[Start of section]

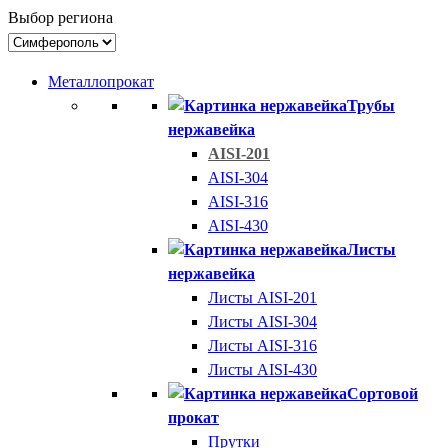
Выбор региона
Металлопрокат
Трубы
нержавейка
AISI-201
AISI-304
AISI-316
AISI-430
Листы
нержавейка
Листы AISI-201
Листы AISI-304
Листы AISI-316
Листы AISI-430
Сортовой
прокат
Прутки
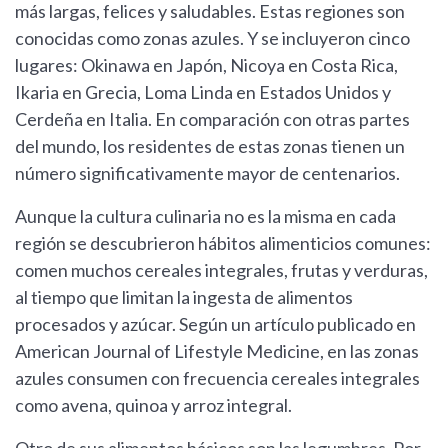
más largas, felices y saludables. Estas regiones son
conocidas como zonas azules. Y se incluyeron cinco
lugares: Okinawa en Japón, Nicoya en Costa Rica,
Ikaria en Grecia, Loma Linda en Estados Unidos y
Cerdeña en Italia. En comparación con otras partes
del mundo, los residentes de estas zonas tienen un
número significativamente mayor de centenarios.
Aunque la cultura culinaria no es la misma en cada
región se descubrieron hábitos alimenticios comunes:
comen muchos cereales integrales, frutas y verduras,
al tiempo que limitan la ingesta de alimentos
procesados y azúcar. Según un artículo publicado en
American Journal of Lifestyle Medicine, en las zonas
azules consumen con frecuencia cereales integrales
como avena, quinoa y arroz integral.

[End of section]

**Required action:**
Exclude the pictures and give back the rest of the data above exactly as written.

**Completed exercise:**
Выбор региона
Металлопрокат
Трубы
нержавейка
AISI-201
AISI-304
AISI-316
AISI-430
Листы
нержавейка
Листы AISI-201
Листы AISI-304
Листы AISI-316
Листы AISI-430
Сортовой
прокат
Прутки
más largas, felices y saludables. Estas regiones son
conocidas como zonas azules. Y se incluyeron cinco
lugares: Okinawa en Japón, Nicoya en Costa Rica,
Ikaria en Grecia, Loma Linda en Estados Unidos y
Cerdeña en Italia. En comparación con otras partes
del mundo, los residentes de estas zonas tienen un
número significativamente mayor de centenarios.
Aunque la cultura culinaria no es la misma en cada
región se descubrieron hábitos alimenticios comunes:
comen muchos cereales integrales, frutas y verduras,
al tiempo que limitan la ingesta de alimentos
procesados y azúcar. Según un artículo publicado en
American Journal of Lifestyle Medicine, en las zonas
azules consumen con frecuencia cereales integrales
como avena, quinoa y arroz integral.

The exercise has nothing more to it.